- Salvinorin A, a well-known KOR agonist found in Salvia divinorum and a hallucinogen

Class identifiers
- Synonyms: kappa-Opioid receptor agonist; KOR agonist; Kappa agonist; Dysdelic; Salvinoid
- Use: As hallucinogens or entheogens, as analgesics for pain, to treat pruritus (itch), and treatment of alcoholism
- Mechanism of action: κ-Opioid receptor agonism
- Biological target: κ-Opioid receptor
- Chemical class: Salvinorins; Benzomorphans or benzazocines; Morphinans; Peptides; Others

Legal status

= Κ-Opioid receptor agonist =

Drug class

A κ-opioid receptor agonist, or simply KOR agonist or kappa agonist, is a drug which acts as an agonist of the κ-opioid receptor (KOR), the target of the endogenous dynorphin peptides such as dynorphin A and one of several types of opioid receptors. They can variably produce hallucinogenic effects, pro-depressive and dysphoric effects, sedation, analgesic effects, antipruritic (anti-itch) effects, and anti-addictive effects, among others. Due to their various effects, KOR agonists are used for a variety of medical uses and for other purposes.

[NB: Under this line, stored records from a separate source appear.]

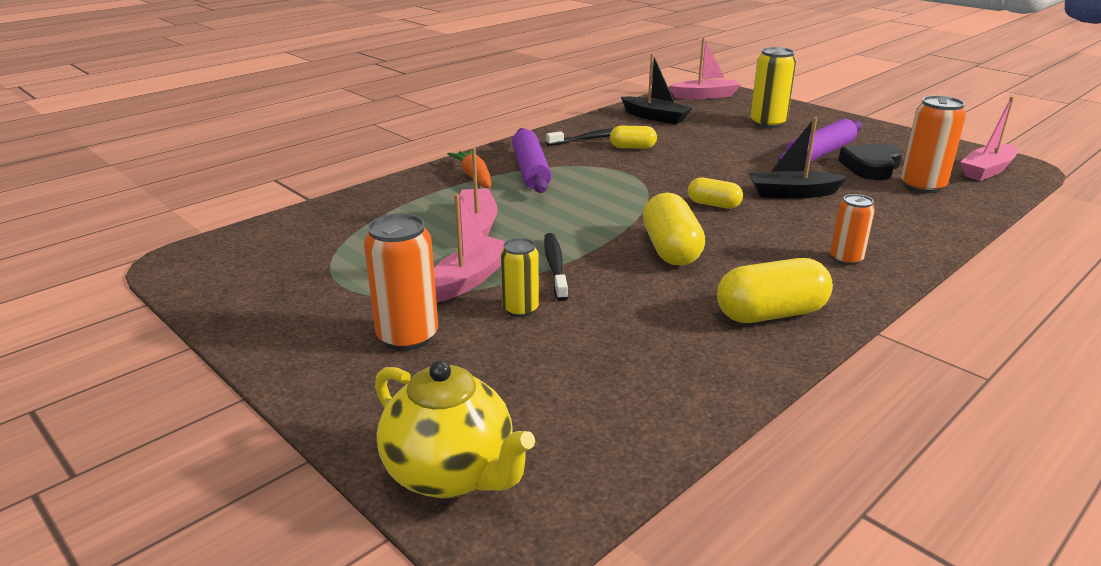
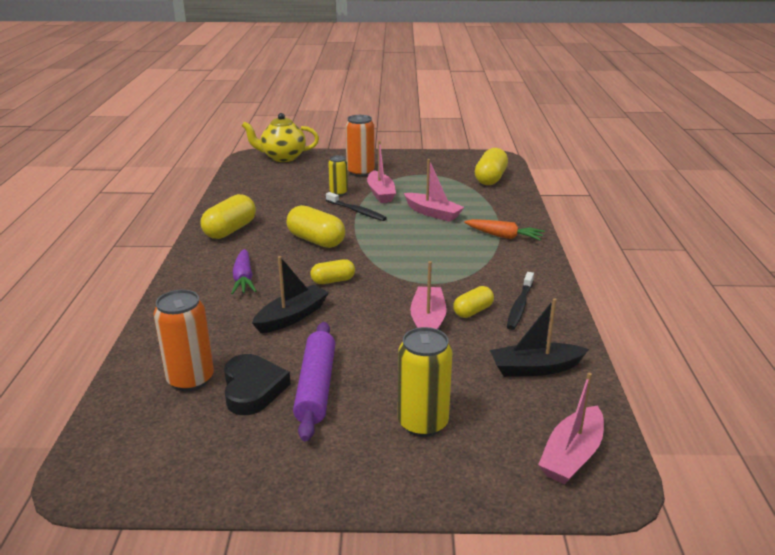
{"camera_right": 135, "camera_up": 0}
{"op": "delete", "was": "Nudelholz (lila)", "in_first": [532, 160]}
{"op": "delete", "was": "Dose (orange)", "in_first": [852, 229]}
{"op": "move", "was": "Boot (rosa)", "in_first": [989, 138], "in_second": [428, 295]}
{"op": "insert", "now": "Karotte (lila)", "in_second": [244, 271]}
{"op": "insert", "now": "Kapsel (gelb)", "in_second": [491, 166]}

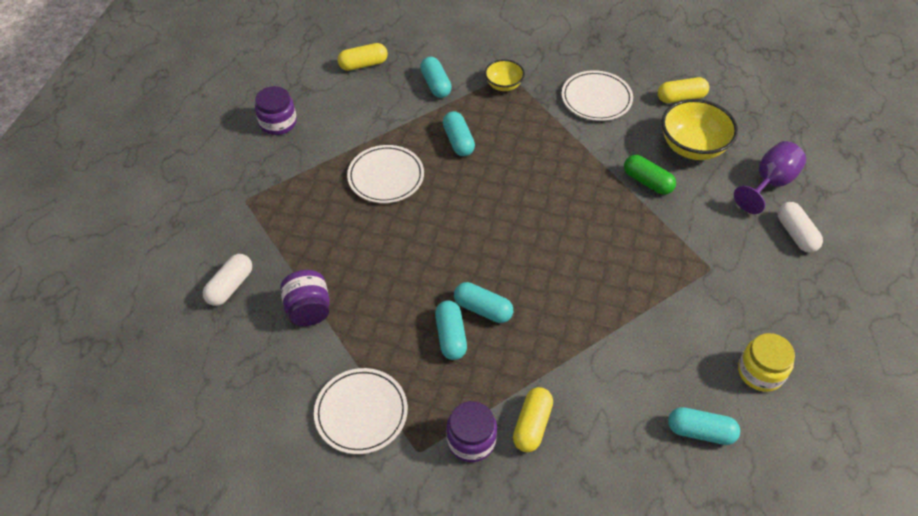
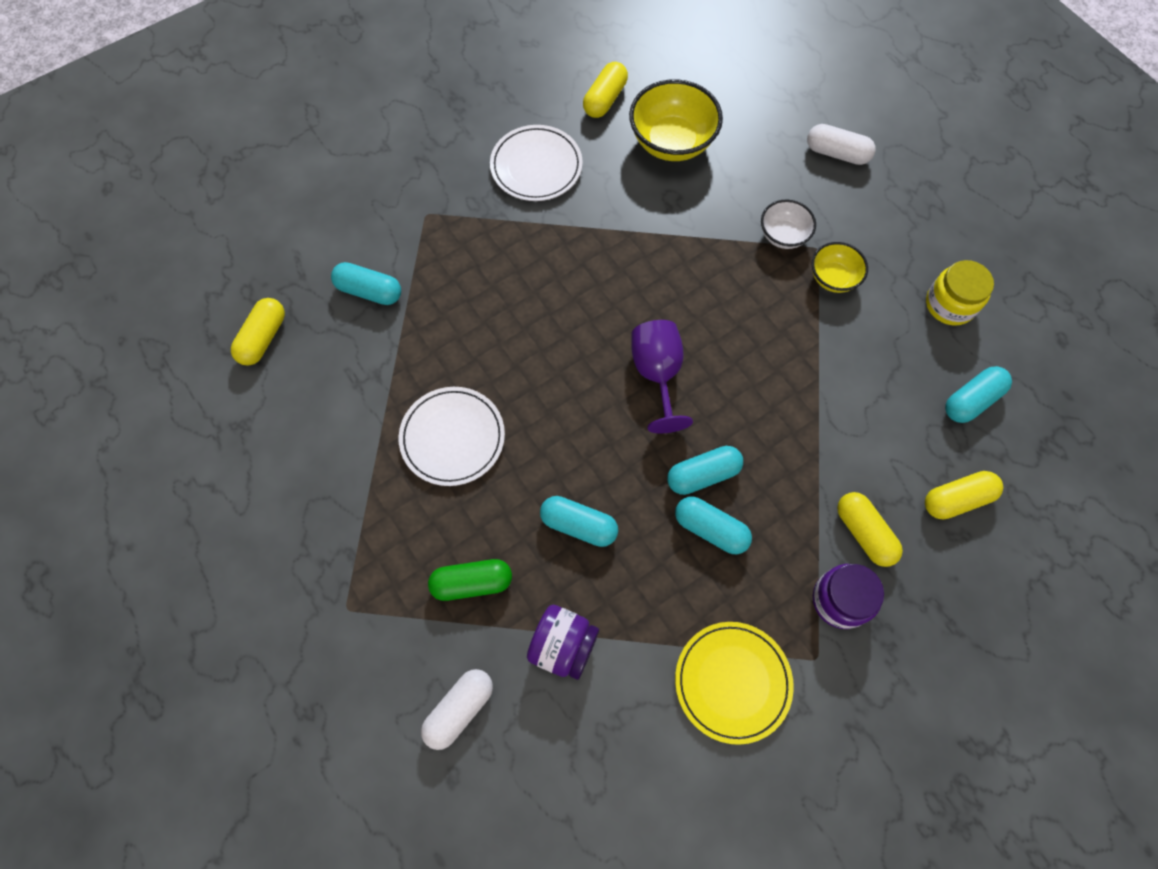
{"camera_right": -50, "camera_up": 15}
{"op": "rotate", "was": "Kapsel (weiß)", "in_first": [227, 280], "in_second": [457, 709], "clockwise": 60}
{"op": "delete", "was": "Einmachglas (lila)", "in_first": [276, 110]}
{"op": "recolor", "was": "Teller (weiß)", "now": "Teller (gelb)", "in_first": [361, 411], "in_second": [734, 683]}
{"op": "move", "was": "Kapsel (türkis)", "in_first": [459, 133], "in_second": [579, 521]}
{"op": "move", "was": "Schüssel (gelb)", "in_first": [505, 75], "in_second": [839, 267]}
{"op": "move", "was": "Kapsel (grün)", "in_first": [650, 175], "in_second": [470, 580]}
{"op": "move", "was": "Kelch (lila)", "in_first": [770, 177], "in_second": [662, 376]}
{"op": "insert", "now": "Schüssel (weiß)", "in_second": [788, 224]}
{"op": "insert", "now": "Kapsel (gelb)", "in_second": [964, 495]}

Salvinorin A is a highly potent and selective KOR agonist and hallucinogen found in Salvia divinorum (diviner's sage) which has been used as an entheogen by the Mazatec people of Mexico and as a recreational drug elsewhere. The psychoactive and other effects of salvinorin A have been evaluated in clinical studies. The non-selective opioid receptor antagonist naltrexone blocks the effects of salvinorin A. Synthetic analogues with greater potency and/or duration include salvinorin B methoxymethyl ether (2-MMSB) and salvinorin B ethoxymethyl ether (2-EMSB). The irreversible G protein-biased agonist RB-64 (22-thiocyanatosalvinorin A) has unknown psychoactivity.

Nalorphine (N-allylnormorphine; Lethidrone; Nalline) was an early opioid antagonist used to reverse opioid overdose which acts as a dual μ-opioid receptor (MOR) agonist–antagonist and KOR agonist and was superseded by other drugs like naloxone due to producing dysphoria and hallucinogenic effects among other drawbacks. Nalmefene (Revex, others) is a dual MOR antagonist and KOR lower-efficacy partial agonist which is used in the treatment of opioid overdose and alcoholism.

Certain benzazocine or benzomorphan opioid analgesics like pentazocine (Talwin) and phenazocine (Prinadol, Narphen) act as dual KOR agonists and MOR agonists or antagonists and can produce hallucinogenic effects and dysphoria due to their KOR agonism. Pentazocine has also been studied and reported to be effective in treating mania in bipolar disorder. Nalbuphine (Nubain) and its prodrug dinalbuphine sebacate (Naldebain) are also dual KOR agonists and MOR agonists or antagonists used as analgesics. Butorphanol (Stadol) is another opioid analgesic acting as a dual KOR agonist and MOR agonist or antagonist with analgesic and dysphoric effects. Enadoline (CI-977) and spiradoline (U-62066) are highly selective KOR agonists that were under development as analgesics for treatment of pain but were abandoned due to side effects like hallucinogenic effects and dysphoria.

Nalfurafine (Remitch) is an atypical centrally active but non-hallucinogenic KOR agonist with G protein bias which is approved for the treatment of pruritus (itching). Difelikefalin (Korsuva) is a peripherally selective and hence likewise non-hallucinogenic KOR agonist which is approved and used in the treatment of pruritis as well.

Noribogaine and ibogaine (via metabolism into noribogaine) act as potent atypical KOR agonists with G protein bias, among many other actions, and are found in Tabernanthe iboga (iboga). Their KOR agonism may be involved in ibogaine's putative antiaddictive effects in the setting of opioid dependence. Analogues with strongly enhanced KOR agonist potency such as oxa-noribogaine, GM-3009, and 4-allyl-6-oxa-noribogainalog have been developed. GM-3009 is under development by Gilgamesh Pharmaceuticals for the treatment of opioid-related disorders.

The selective KOR agonist and benzomorphan MR-2034 ((–)-MR-2033) led to the initial discovery in the 1980s that KOR agonists produce hallucinogenic and dysphoric effects as opposed to these effects being mediated by concomitant sigma receptor agonism.